El noble Orddon Pork se asustó al verlas. En ese momento, todo el pueblo de Honor se había reunido y se asomaba de sus casas y tiendas. Hasta los perros, aves, gatos y cualquier otro animal cercano. La señora Rue y el señor Ron habían respirado aliviados de que no mataran a su hijo. Pero quedaron petrificados al presenciar, como ese grupo de personas habían emergido de la nada, cubiertos por polvo brillante regado en el aire.
—La guardia de… —El noble Orddon no pudo seguir hablando, porque la escarcha le selló los labios.
—¡Pueblo de Honor! ¡Ciudadanos de esta prospera, rica y fértil nación! —dijo la comandante a gran volumen—. ¡Humíllense ante la suprema, magnánima, perfecta y celestial soberana de Glories! Aquella bendecida por los espíritus etéreos y a la que la misma naturaleza se rinde ante sus dotes. A la que es capaz de controlar el clima y doblegar las ventiscas y la escarcha. En este mundo no hay nadie por encima de ella, porque no tiene igual, ni por reyes o príncipes. A la que fue presagiada por los sabios y videntes desde muchos años atrás. La bruja de hielo de la profecía. Inteligente, sobrenatural, poderosa e inalcanzable. La mujer más bella, hermosa y preciosa, sin comparación alguna. La primera en su nombre y quien es la vida y la muerte, la fortuna y la riqueza, la gloria, el orgullo, la honra y la más noble… La ley, la corte… ¡La verdad! ¡Lo real! Arrodíllense ante su majestad, ¡Hileane, de la casa Hail!

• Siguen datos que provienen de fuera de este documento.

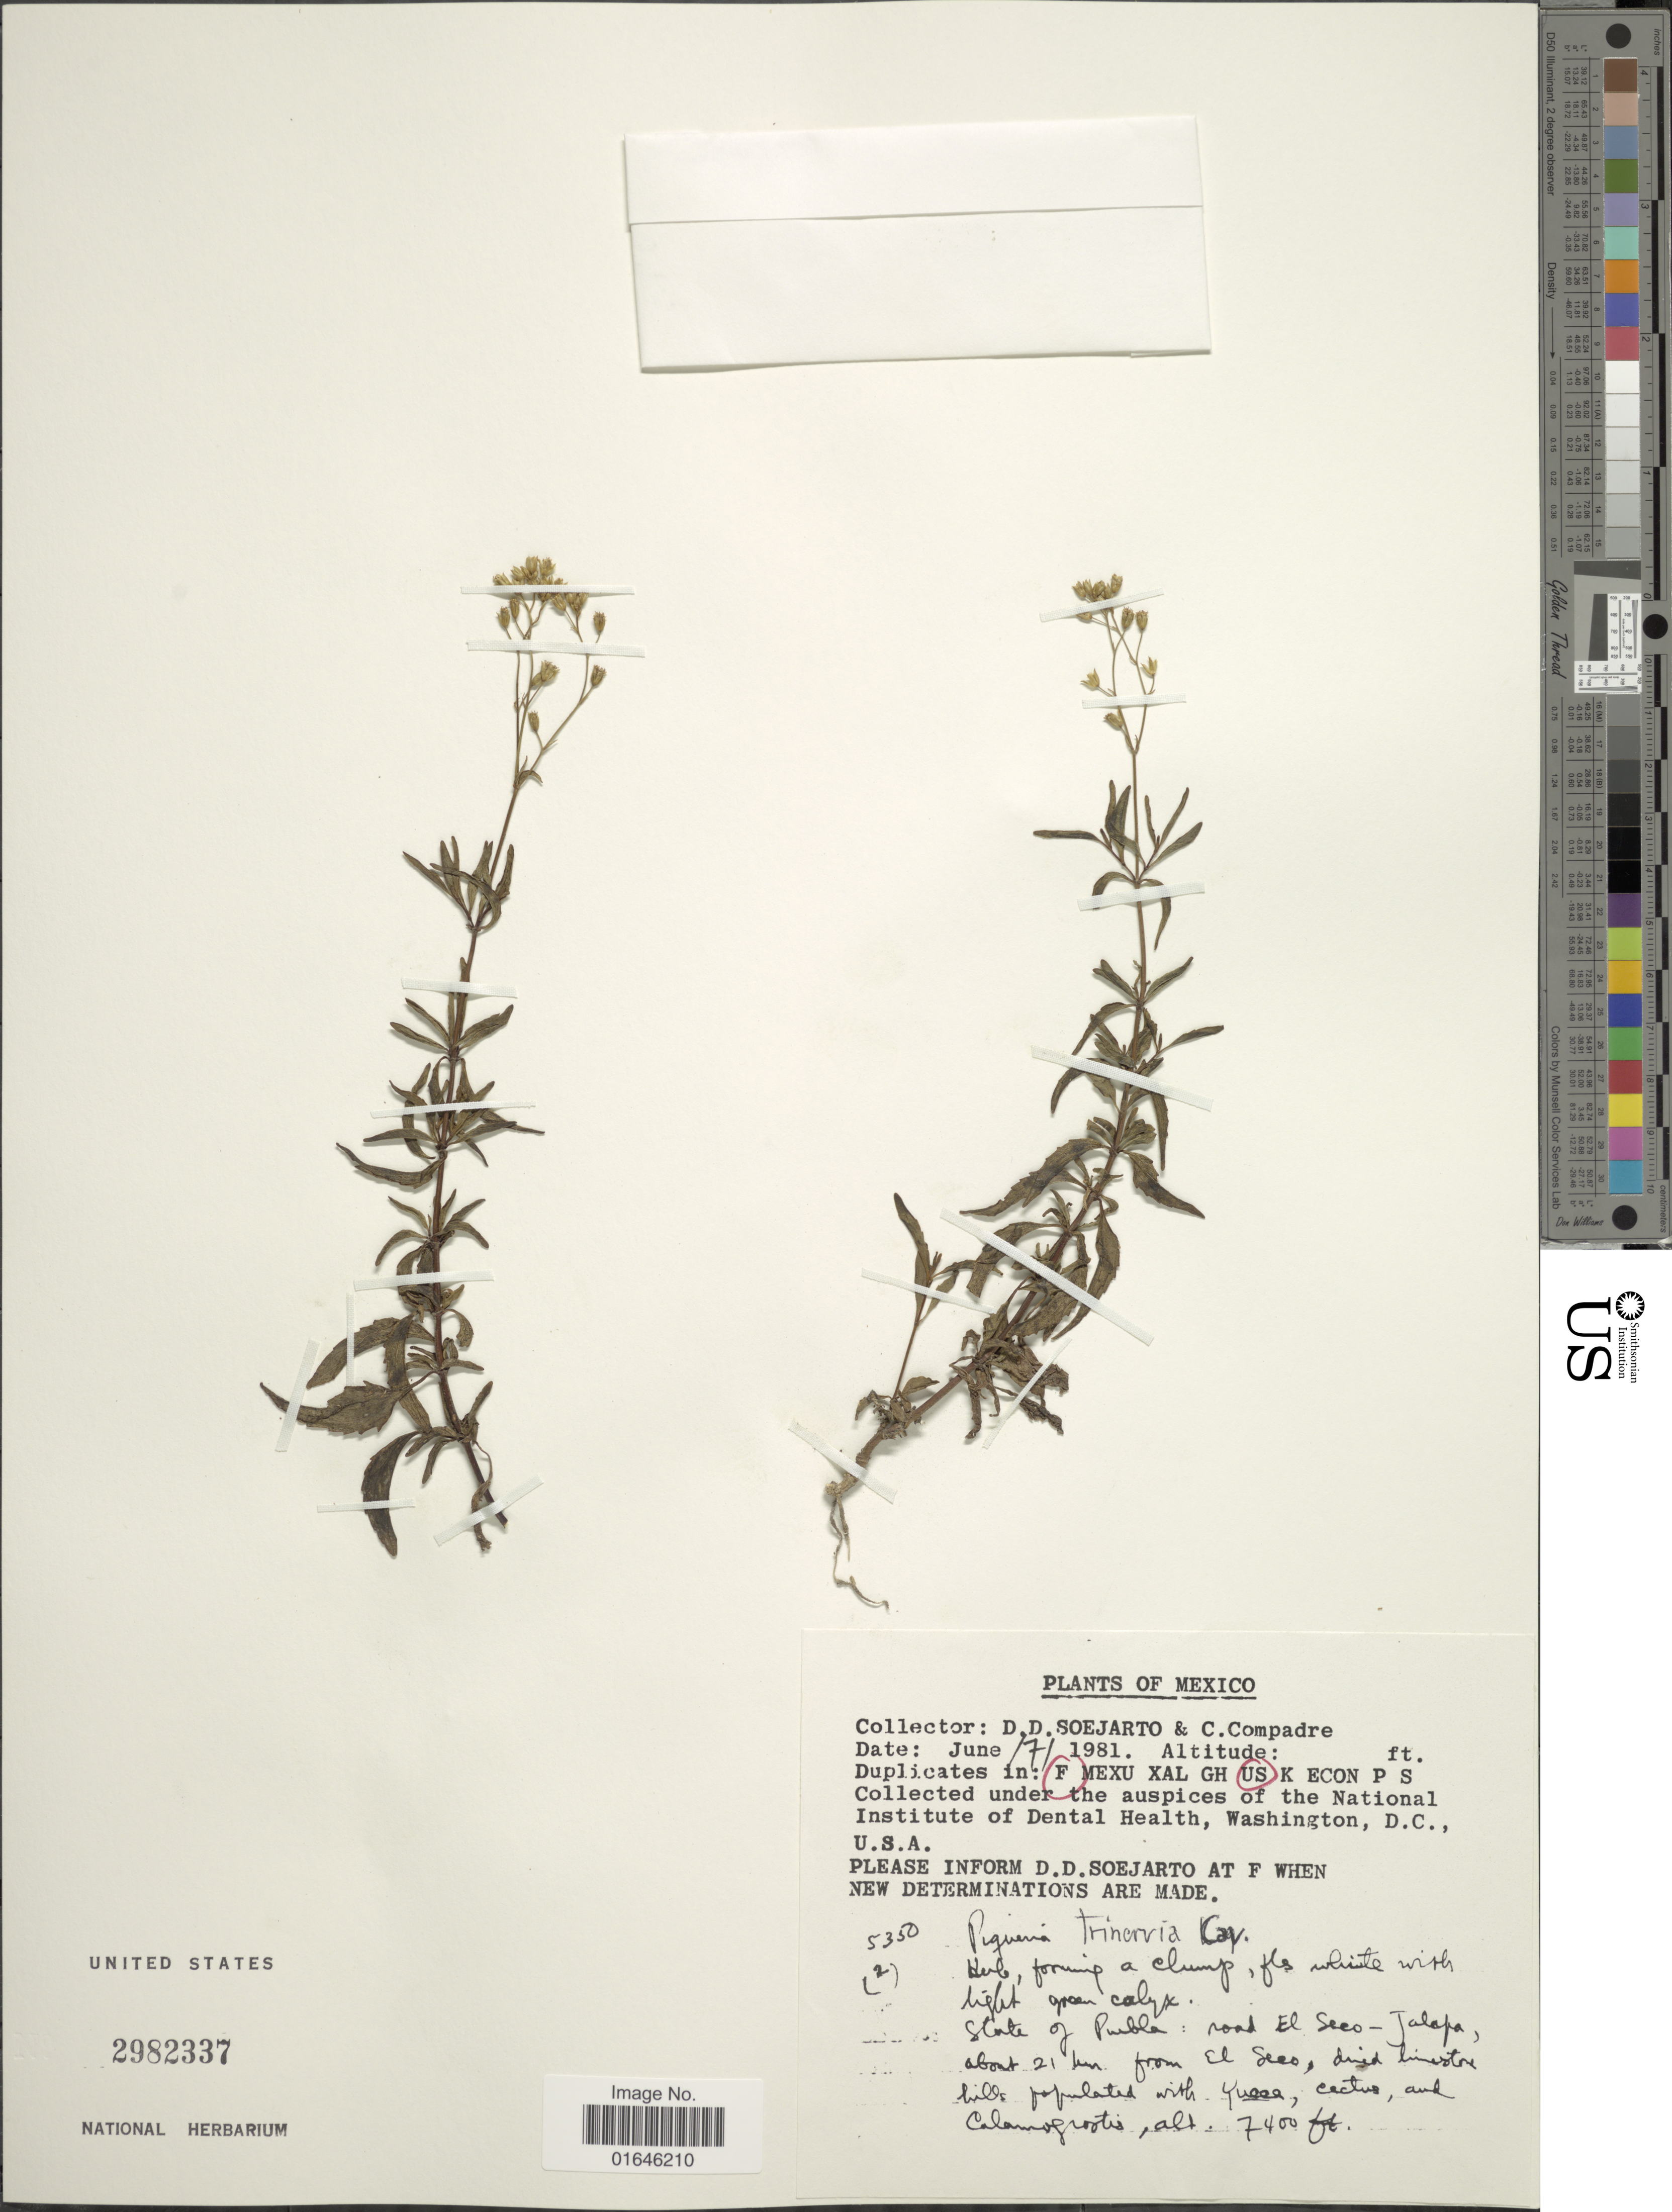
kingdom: Plantae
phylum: Tracheophyta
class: Magnoliopsida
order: Asterales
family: Asteraceae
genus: Piqueria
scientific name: Piqueria trinervia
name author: Cav.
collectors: C. Compadre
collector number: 5350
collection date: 1981-06-07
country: Mexico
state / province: Puebla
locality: Road El Seco- Jalapa, about 32 km from El Seco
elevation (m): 2256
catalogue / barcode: US 2982337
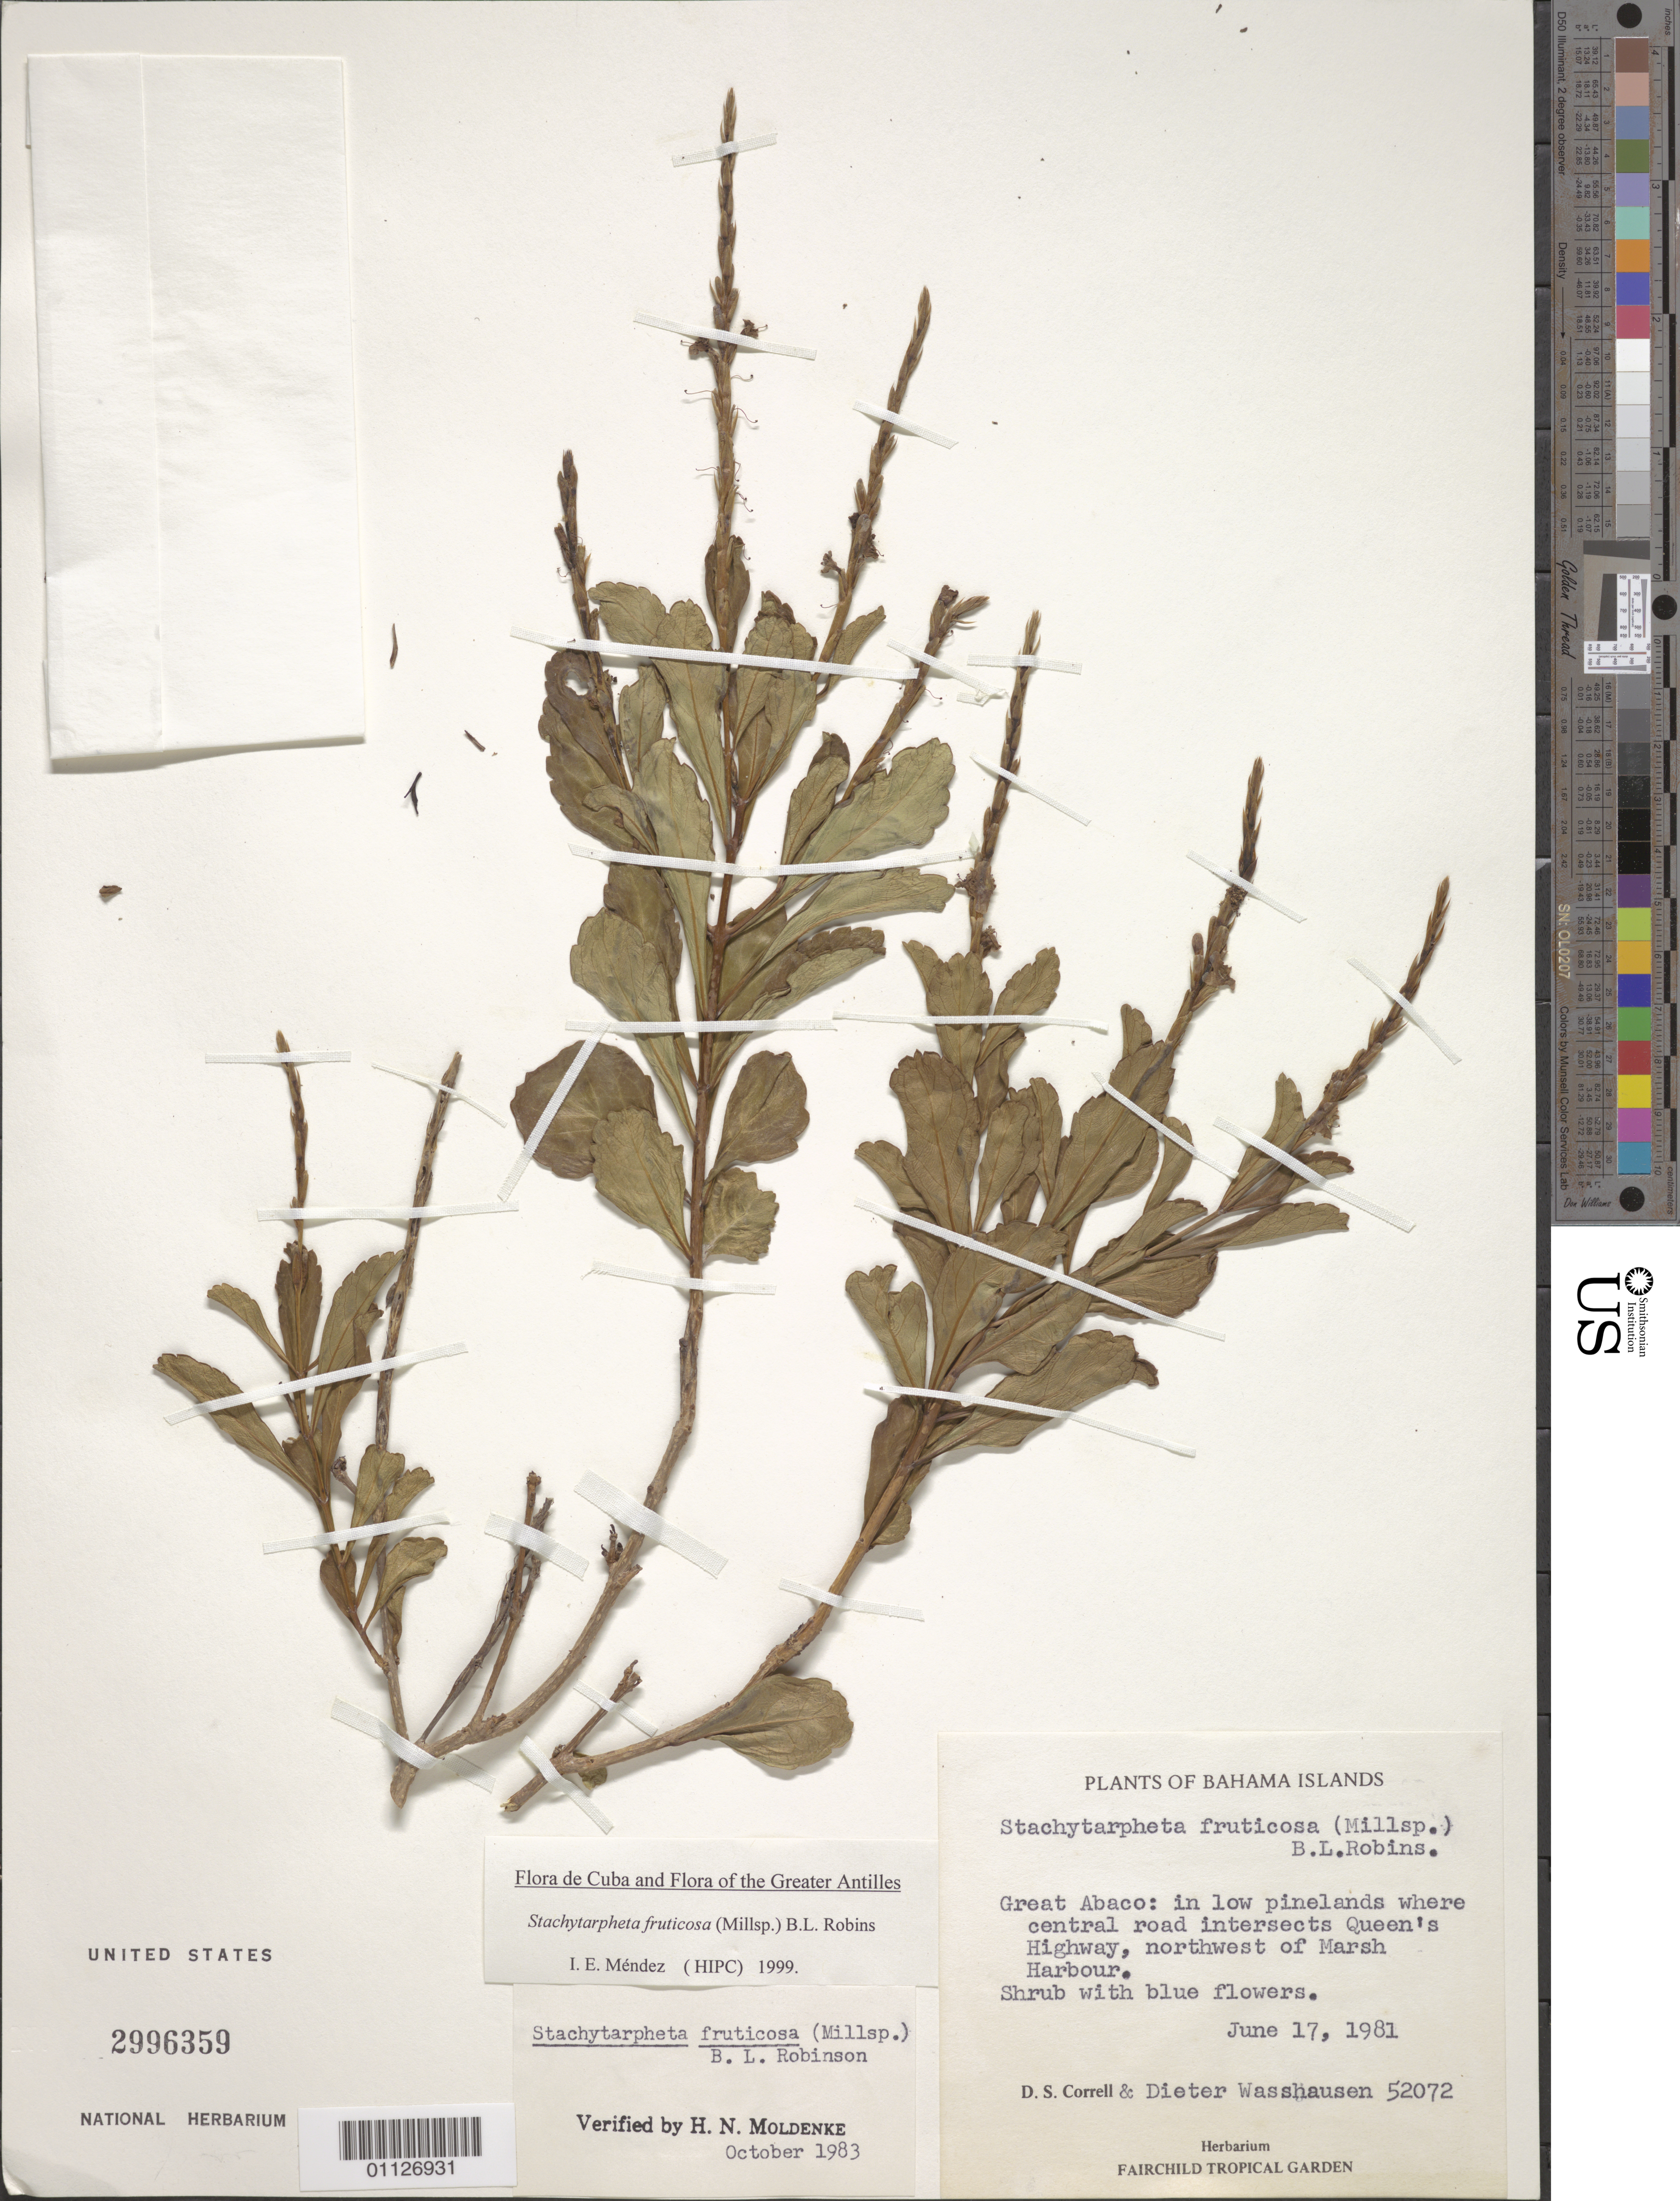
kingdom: Plantae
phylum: Tracheophyta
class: Magnoliopsida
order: Lamiales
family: Verbenaceae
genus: Stachytarpheta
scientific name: Stachytarpheta fruticosa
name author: (Millsp.) B.L. Rob.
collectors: D. S. Correll & D. C. Wasshausen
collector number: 52072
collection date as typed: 17 Jun 1981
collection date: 1981-06-17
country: Bahamas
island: Great Abaco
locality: In low pinelands where central road intersects Queen's HIghway, NW of Marsh Harbour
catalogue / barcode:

Hercus atestiguó como el noble y las comandantes de la guardia se arrodillaron, con su cabeza gacha. Los siguieron desde los niños hasta los más ancianos, incluso animales, se postraron. Incluso, el enorme Axes, que era gigantesco. La ventisca se desató en el centro del pueblo, tanto que la tormenta de nieve tenía la fuerza como para hacerlo retroceder. Tuvo que templar su cuerpo y proteger su cara con su brazo, ante la vehemencia de la ventisca que soplaba. Los copos de hielo, parecían diminutos cuchillos con hoja afilada que le cortaban la piel. Puso su frente en el polvo. La tempestad tumbó los objetos de las estanterías, baldes, barriles, desarmó las tiendas menos trabajadas y cualquier cosa ligera que no estuviera sujeta se elevó en un torbellino.